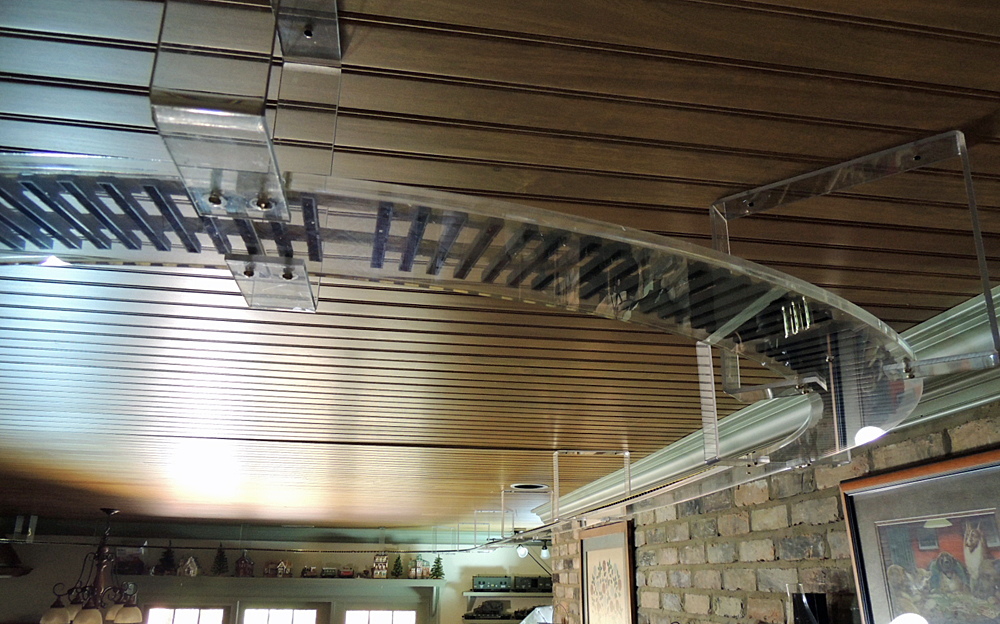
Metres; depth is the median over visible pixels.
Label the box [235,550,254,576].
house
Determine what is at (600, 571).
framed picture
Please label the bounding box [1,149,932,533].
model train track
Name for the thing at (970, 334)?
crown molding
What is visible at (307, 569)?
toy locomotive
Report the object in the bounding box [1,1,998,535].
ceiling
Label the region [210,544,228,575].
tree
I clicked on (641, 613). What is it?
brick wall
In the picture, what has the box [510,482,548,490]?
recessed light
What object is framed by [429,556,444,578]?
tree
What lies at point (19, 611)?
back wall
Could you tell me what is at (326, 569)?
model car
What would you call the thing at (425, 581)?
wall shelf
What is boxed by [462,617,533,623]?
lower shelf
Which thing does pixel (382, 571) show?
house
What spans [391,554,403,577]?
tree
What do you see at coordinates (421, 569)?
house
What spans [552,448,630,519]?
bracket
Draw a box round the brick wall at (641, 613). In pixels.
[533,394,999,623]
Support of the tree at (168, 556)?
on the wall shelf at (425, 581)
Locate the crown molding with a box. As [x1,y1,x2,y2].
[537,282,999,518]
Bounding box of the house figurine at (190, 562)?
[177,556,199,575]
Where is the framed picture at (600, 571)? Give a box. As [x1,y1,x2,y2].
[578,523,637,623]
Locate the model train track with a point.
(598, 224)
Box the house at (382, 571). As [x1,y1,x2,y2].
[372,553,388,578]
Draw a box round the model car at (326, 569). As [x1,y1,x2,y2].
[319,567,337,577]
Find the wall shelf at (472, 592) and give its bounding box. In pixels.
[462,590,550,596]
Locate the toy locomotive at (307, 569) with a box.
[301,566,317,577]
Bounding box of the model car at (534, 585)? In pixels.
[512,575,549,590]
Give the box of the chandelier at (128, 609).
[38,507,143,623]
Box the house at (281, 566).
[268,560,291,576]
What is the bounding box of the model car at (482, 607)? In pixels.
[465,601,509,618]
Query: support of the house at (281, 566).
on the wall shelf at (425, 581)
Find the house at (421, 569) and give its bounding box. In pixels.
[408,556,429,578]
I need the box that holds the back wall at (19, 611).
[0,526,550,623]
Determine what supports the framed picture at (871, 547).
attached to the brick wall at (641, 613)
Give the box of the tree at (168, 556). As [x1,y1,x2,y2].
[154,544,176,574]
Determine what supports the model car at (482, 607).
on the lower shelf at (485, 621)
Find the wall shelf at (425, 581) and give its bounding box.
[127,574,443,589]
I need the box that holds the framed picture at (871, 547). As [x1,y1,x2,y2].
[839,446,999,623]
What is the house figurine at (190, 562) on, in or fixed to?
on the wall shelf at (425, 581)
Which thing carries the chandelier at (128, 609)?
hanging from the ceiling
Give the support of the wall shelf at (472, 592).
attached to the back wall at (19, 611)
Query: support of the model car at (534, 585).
•••
**The task**
Down to the last line, return the entries above exactly, with no pictures.

**Task solution**
Metres; depth is the median over visible pixels.
Label the box [235,550,254,576].
house
Determine what is at (600, 571).
framed picture
Please label the bounding box [1,149,932,533].
model train track
Name for the thing at (970, 334)?
crown molding
What is visible at (307, 569)?
toy locomotive
Report the object in the bounding box [1,1,998,535].
ceiling
Label the region [210,544,228,575].
tree
I clicked on (641, 613). What is it?
brick wall
In the picture, what has the box [510,482,548,490]?
recessed light
What object is framed by [429,556,444,578]?
tree
What lies at point (19, 611)?
back wall
Could you tell me what is at (326, 569)?
model car
What would you call the thing at (425, 581)?
wall shelf
What is boxed by [462,617,533,623]?
lower shelf
Which thing does pixel (382, 571) show?
house
What spans [391,554,403,577]?
tree
What do you see at coordinates (421, 569)?
house
What spans [552,448,630,519]?
bracket
Draw a box round the brick wall at (641, 613). In pixels.
[533,394,999,623]
Support of the tree at (168, 556)?
on the wall shelf at (425, 581)
Locate the crown molding with a box. As [x1,y1,x2,y2].
[537,282,999,518]
Bounding box of the house figurine at (190, 562)?
[177,556,199,575]
Where is the framed picture at (600, 571)? Give a box. As [x1,y1,x2,y2].
[578,523,637,623]
Locate the model train track with a point.
(598, 224)
Box the house at (382, 571). As [x1,y1,x2,y2].
[372,553,388,578]
Draw a box round the model car at (326, 569). As [x1,y1,x2,y2].
[319,567,337,577]
Find the wall shelf at (472, 592) and give its bounding box. In pixels.
[462,590,550,596]
Locate the toy locomotive at (307, 569) with a box.
[301,566,317,577]
Bounding box of the model car at (534, 585)? In pixels.
[512,575,549,590]
Give the box of the chandelier at (128, 609).
[38,507,143,623]
Box the house at (281, 566).
[268,560,291,576]
What is the bounding box of the model car at (482, 607)? In pixels.
[465,601,509,618]
Query: support of the house at (281, 566).
on the wall shelf at (425, 581)
Find the house at (421, 569) and give its bounding box. In pixels.
[408,556,429,578]
I need the box that holds the back wall at (19, 611).
[0,526,550,623]
Determine what supports the framed picture at (871, 547).
attached to the brick wall at (641, 613)
Give the box of the tree at (168, 556). As [x1,y1,x2,y2].
[154,544,176,574]
Determine what supports the model car at (482, 607).
on the lower shelf at (485, 621)
Find the wall shelf at (425, 581) and give its bounding box.
[127,574,443,589]
I need the box that holds the framed picture at (871, 547). As [x1,y1,x2,y2].
[839,446,999,623]
What is the house figurine at (190, 562) on, in or fixed to?
on the wall shelf at (425, 581)
Which thing carries the chandelier at (128, 609)?
hanging from the ceiling
Give the support of the wall shelf at (472, 592).
attached to the back wall at (19, 611)
Query: support of the model car at (534, 585).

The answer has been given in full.